1) Real ID exposes womens' first and last names essentially giving stalkers a "goldmine"
Everyone knows that Battle.net is infested with single men that have never had sex before. Real ID will essentially open a "goldmine" for stalkers to harass these women that don't want to be known as a females in the gaming universe. Believe it or not, a lot of females play male characters because they don't want to get any attention from weirdos/creeps/stalkers/role-players.
Here is a chain of things that a potential stalker can do:
- Google the female's first and last name
- Find results that contain personal information on popular social networks, such as, Facebook, MySpace, Online Forums, Friendster, Twitter, or their own personal blog.
- Scan for anything related to their "first pet name, mother's maiden name, name of high school" are very common in "security questions" for password retrievals.
Notice that this can easily be achieved by any scan bot that will invoke Google search web services.
2) Real ID threatens the careers of those who care about their career
A really prime example is if you ever are questing and you get ganked by someone for a few hours--you end up getting mad and you post on the forums about the asshole who keeps ruining your ability to quest. This happens all the time. If you're a university student and you're looking for a job to get into the industry--you'll most likely be googled by your employer. They'll read your forum post and see how you've insulted someone for being ganked and won't even think about interviewing you. It happens.

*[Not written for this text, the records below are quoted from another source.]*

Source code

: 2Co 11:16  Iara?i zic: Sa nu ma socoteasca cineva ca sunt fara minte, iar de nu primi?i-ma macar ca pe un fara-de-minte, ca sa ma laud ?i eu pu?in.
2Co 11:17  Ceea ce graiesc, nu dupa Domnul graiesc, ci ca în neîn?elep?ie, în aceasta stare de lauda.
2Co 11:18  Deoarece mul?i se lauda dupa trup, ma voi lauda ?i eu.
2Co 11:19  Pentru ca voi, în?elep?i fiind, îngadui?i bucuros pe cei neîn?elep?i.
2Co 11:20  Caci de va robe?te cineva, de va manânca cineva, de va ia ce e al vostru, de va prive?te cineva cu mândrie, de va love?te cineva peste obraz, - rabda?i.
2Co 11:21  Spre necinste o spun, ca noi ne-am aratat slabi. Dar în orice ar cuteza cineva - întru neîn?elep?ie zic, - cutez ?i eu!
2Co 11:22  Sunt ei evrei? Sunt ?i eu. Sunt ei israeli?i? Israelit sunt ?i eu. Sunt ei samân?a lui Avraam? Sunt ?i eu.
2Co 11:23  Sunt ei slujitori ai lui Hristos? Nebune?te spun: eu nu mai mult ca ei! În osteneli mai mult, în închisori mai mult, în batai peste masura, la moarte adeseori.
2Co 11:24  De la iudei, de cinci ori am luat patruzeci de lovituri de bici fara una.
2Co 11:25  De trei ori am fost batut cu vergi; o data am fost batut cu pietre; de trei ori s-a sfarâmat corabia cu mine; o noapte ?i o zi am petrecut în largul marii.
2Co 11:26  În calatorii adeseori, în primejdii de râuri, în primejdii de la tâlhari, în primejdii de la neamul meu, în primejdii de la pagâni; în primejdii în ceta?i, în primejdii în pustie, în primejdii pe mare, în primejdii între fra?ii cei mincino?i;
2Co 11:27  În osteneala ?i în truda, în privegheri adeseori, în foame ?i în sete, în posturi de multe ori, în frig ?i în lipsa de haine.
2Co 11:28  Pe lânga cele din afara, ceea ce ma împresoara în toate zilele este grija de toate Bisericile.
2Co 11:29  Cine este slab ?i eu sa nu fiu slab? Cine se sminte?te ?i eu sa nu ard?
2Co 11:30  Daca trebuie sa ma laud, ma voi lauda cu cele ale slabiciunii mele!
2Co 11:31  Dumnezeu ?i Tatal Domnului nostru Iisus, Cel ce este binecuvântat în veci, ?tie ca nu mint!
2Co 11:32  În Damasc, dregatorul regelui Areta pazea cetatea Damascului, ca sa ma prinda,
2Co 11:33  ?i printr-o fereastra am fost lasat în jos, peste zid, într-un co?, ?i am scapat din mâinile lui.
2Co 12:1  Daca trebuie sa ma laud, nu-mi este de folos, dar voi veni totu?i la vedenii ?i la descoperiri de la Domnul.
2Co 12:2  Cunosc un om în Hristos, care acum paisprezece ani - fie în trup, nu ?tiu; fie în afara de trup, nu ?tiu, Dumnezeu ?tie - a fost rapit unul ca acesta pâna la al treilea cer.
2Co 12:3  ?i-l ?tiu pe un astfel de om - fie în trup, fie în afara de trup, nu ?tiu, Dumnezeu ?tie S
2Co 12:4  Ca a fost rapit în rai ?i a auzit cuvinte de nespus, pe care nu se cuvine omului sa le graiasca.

3) Real ID threatens your children's safety
There are thousands of pedophiles scouring the WoW forums. If your child is playing World of Warcraft and they are actively participating in the forum, pedophiles will be able to get their personal information. Blizzard claims that parents will need to agree and allow their child to post their personal information with a checkbox. This is easily by-passed because most parents don't even understand the effects of having your personal information globally accessible.
Aftermath of Real ID
Since the general public are aware of the problems involved with Real ID exposing their personal information on the forums, people will most likely not participate anymore and will search out alternatives. This gives 3rd party community developers to possibly open up a forum to discuss WoW/Starcraft2 topics. This will be a huge surge in web traffic. If you're a community developer and you're dedicated to Blizzard games, you should definitely think about starting up and selling adspace.
Misunderstanding of Battle.net Goals: Battle.net is not Facebook, nor should be a "personal online experience"
As a software developer that has worked with several companies, I've seen this time and time again where the direction of strategic business decisions are completely divorced from what the business needs to be successful. Every company lives through this process but Blizzard's Real ID system being integrated into a hate-filled, sexist-filled, racist-filled, homophobe-filled, stalker-filled WoW forum is possibly the worst strategic decision they have ever made since Starcraft: Ghost. Subsequently, gamers have always been recognized by their "gamertag" cloaked by anonymity. An online gaming experience should never try to be a "personal gaming experience." Facebook is a personal online experience--Battle.net is not. Blizzard needs to disengage Real ID and re-align their business strategy. Hopefully, after this massive ****-up, they'll start building great products again.
Good luck and have fun,
Jaime Bueza is a software developer in Vancouver, British Columbia, Canada. He has developed web applications for Nintendo, Electronic Arts, Ritchie Brothers, Kiwi Collections, and Cox Communications. When he's not developing useful software that constantly evolves with business requirements, he's creating tutorial videos for aspiring front-end developers.